На самом берегу моря у отвесной скалы обрыва я снял кадр, который потом именовался «стеной смерти». Около тридцати человек офицеров сидели под стеной, плотно прижавшись друг к другу. Мы даже сразу не поняли, что здесь произошло.
Оказалось, что это те, кто не хотел сдаваться в плен коммунистам. Они покончили с собой. Жуткая панорама прошла перед моим объективом. Я вел по мертвым лицам, а они открытыми неподвижными глазами смотрели мимо меня.
Вдруг в кадре появились моргающие глаза, смотрящие прямо в объектив моей камеры. Мне стало не по себе. Я отнял аппарат от глаз и снова услышал хриплое «вассер, вассер». Голос был требовательный, резкий.
Я не знаю, выжил ли он или нет после протянутой кружки воды, но вежливого «данке» я не услышал. Если выжил, то, наверно, никогда не захочет не только воевать, но и думать о войне…
А может быть, снова задумал прийти на нашу землю, чтобы жечь и топтать ее коваными сапогами?
Много лет прошло с тех пор.
Я стою на Сапун-горе у братской могилы освободителей города. Я снимаю празднование двадцатилетия освобождения Севастополя. В визире моей камеры хорошо знакомые лица Азарова, Павличенко, Октябрьского, Сариной, Жидилова.
Я оглядываюсь вокруг. Вижу Итальянское кладбище, Сахарную Головку, Балаклавские высоты, Золотую долину.
К горлу — подступают слезы. Я ищу следы былых боев и не нахожу их. Всюду, куда ни глянешь, видны виноградники.
А здесь, рядом со мной, траурный митинг.
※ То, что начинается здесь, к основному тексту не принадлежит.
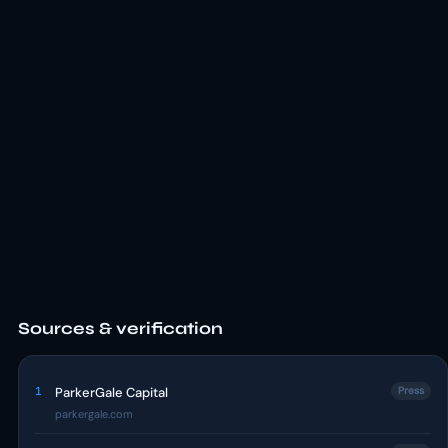
Sources & verification
1
ParkerGale Capital
Press
parkergale.com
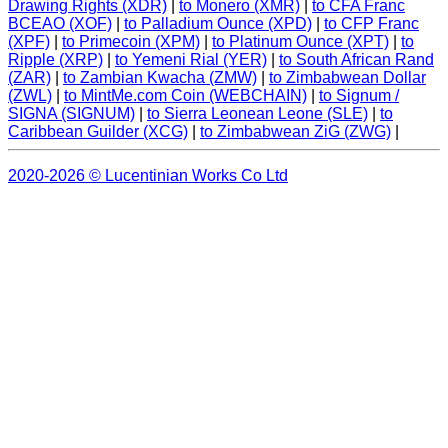
Drawing Rights (XDR)
|
to Monero (XMR)
|
to CFA Franc
BCEAO (XOF)
|
to Palladium Ounce (XPD)
|
to CFP Franc
(XPF)
|
to Primecoin (XPM)
|
to Platinum Ounce (XPT)
|
to
Ripple (XRP)
|
to Yemeni Rial (YER)
|
to South African Rand
(ZAR)
|
to Zambian Kwacha (ZMW)
|
to Zimbabwean Dollar
(ZWL)
|
to MintMe.com Coin (WEBCHAIN)
|
to Signum /
SIGNA (SIGNUM)
|
to Sierra Leonean Leone (SLE)
|
to
Caribbean Guilder (XCG)
|
to Zimbabwean ZiG (ZWG)
|
2020-2026 © Lucentinian Works Co Ltd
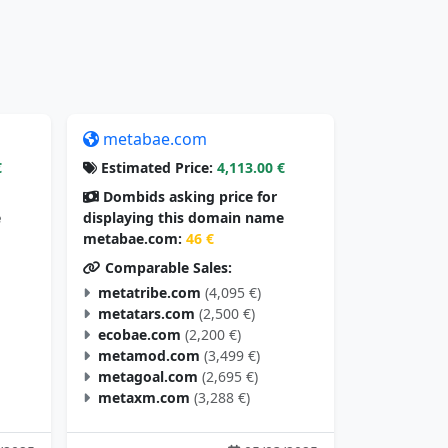
metabae.com
€
Estimated Price:
4,113.00 €
Dombids asking price for
e
displaying this domain name
metabae.com:
46 €
Comparable Sales:
metatribe.com
(4,095 €)
metatars.com
(2,500 €)
ecobae.com
(2,200 €)
metamod.com
(3,499 €)
metagoal.com
(2,695 €)
metaxm.com
(3,288 €)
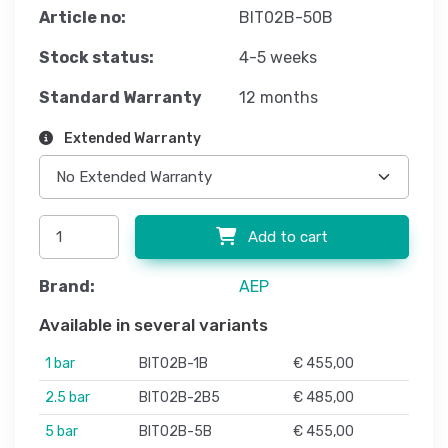
Article no:
BIT02B-50B
Stock status:
4-5 weeks
Standard Warranty
12 months
Extended Warranty
Add to cart
Brand:
AEP
Available in several variants
1 bar
BIT02B-1B
€ 455,00
2.5 bar
BIT02B-2B5
€ 485,00
5 bar
BIT02B-5B
€ 455,00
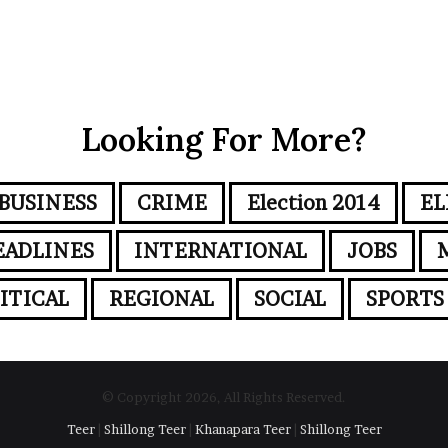
Looking For More?
BUSINESS
CRIME
Election 2014
EL
EADLINES
INTERNATIONAL
JOBS
ITICAL
REGIONAL
SOCIAL
SPORTS
© Copyright 2026, All Rights Reserved.
Teer
|
Shillong Teer
|
Khanapara Teer
|
Shillong Teer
Страшное слово сейчас, спустя двадцать лет… В визире камеры я вижу дрожащие лепестки цветов, строгие, суровые лица моих ровесников, лица матросов и солдат, детские лица.
Да, двадцать лет прошло с тех пор.
Двадцать лет — достаточный срок, чтобы выросло новое поколение, но слишком малый, чтобы забыть прошлое.